## What you need to do
Restate word for word the entries below, starting with the line with "focal_35mm: 750" and continuing through the line with "f_number: 8". Include both of those lines and no others.

## Input material
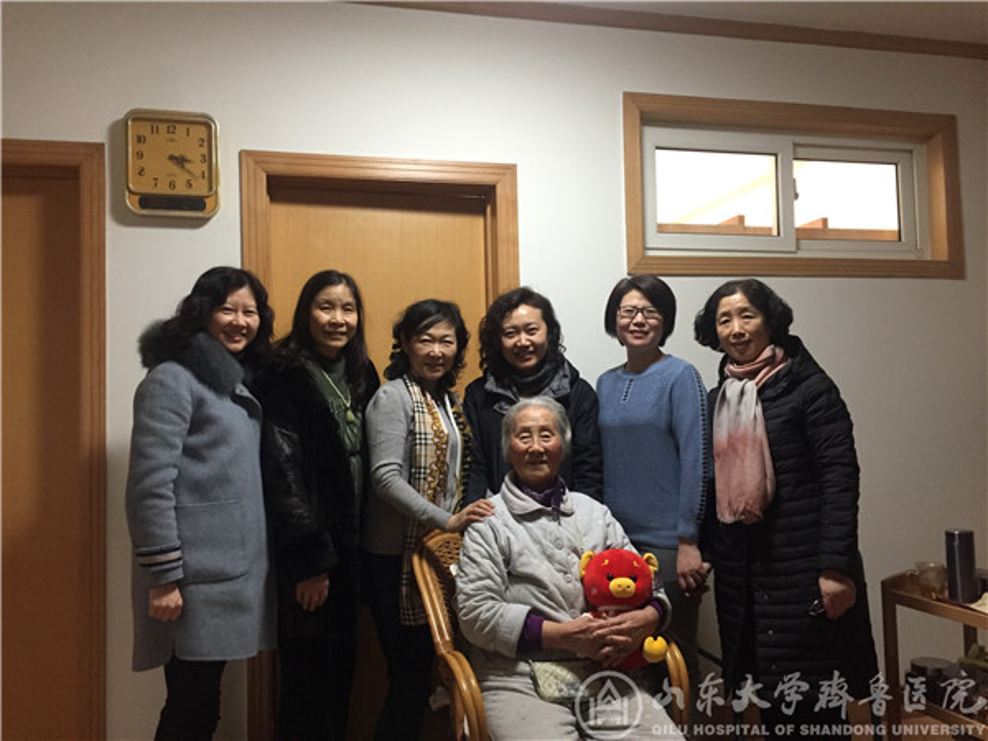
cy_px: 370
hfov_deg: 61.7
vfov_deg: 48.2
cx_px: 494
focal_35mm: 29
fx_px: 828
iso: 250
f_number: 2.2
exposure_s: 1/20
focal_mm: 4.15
---
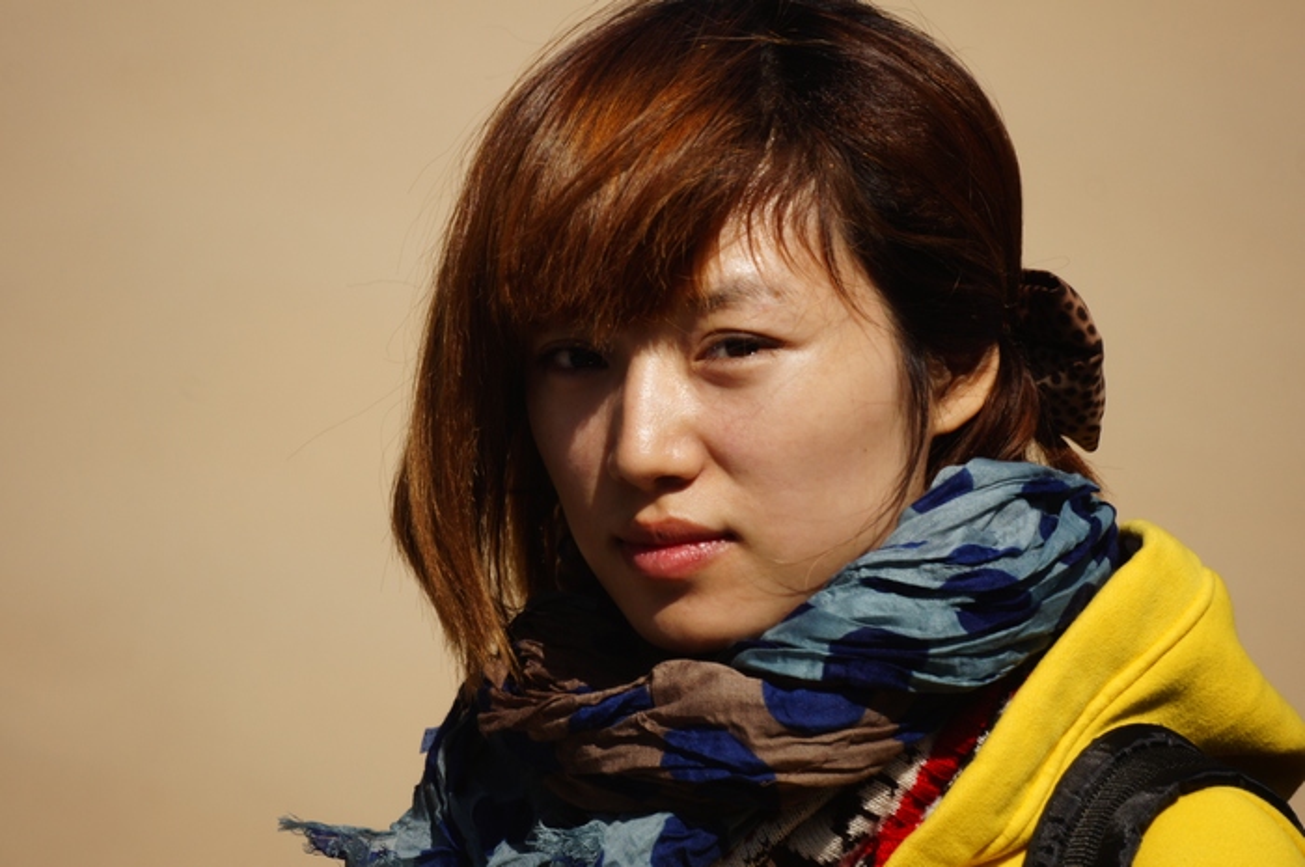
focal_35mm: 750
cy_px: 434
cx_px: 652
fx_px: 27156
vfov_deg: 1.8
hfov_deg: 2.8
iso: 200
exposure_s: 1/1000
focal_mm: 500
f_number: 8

## Result
focal_35mm: 750
cy_px: 434
cx_px: 652
fx_px: 27156
vfov_deg: 1.8
hfov_deg: 2.8
iso: 200
exposure_s: 1/1000
focal_mm: 500
f_number: 8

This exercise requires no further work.